• [WHAT YOU NEED TO DO]: Find every line in the rows below that contains the string "отцом", and copy each one. Matching is case-sensitive.
────────────────────────────────────────
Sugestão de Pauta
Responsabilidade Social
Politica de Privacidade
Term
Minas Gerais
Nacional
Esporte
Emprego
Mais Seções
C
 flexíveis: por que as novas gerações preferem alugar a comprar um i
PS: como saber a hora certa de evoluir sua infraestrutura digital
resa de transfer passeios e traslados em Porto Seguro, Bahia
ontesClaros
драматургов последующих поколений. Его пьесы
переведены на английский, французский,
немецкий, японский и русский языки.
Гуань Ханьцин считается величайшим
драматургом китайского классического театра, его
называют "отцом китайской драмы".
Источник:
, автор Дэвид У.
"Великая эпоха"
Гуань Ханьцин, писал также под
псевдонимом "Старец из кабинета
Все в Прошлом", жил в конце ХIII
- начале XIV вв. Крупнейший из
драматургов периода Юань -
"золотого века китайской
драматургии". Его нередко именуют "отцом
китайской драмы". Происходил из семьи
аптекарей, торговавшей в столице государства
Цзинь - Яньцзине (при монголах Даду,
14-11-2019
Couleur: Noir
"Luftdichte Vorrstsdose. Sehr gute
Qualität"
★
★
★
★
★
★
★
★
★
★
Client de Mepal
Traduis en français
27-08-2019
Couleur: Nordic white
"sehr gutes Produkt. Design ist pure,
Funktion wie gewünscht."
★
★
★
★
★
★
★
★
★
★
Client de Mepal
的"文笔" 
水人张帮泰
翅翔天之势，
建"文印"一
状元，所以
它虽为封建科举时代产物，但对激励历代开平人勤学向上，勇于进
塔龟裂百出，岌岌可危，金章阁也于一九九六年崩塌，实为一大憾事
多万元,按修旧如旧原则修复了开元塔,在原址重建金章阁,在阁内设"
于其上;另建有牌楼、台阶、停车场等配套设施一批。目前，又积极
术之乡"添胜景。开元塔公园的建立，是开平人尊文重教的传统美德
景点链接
────────────────────────────────────────
• [RESULT]:
называют "отцом китайской драмы".
драматургии". Его нередко именуют "отцом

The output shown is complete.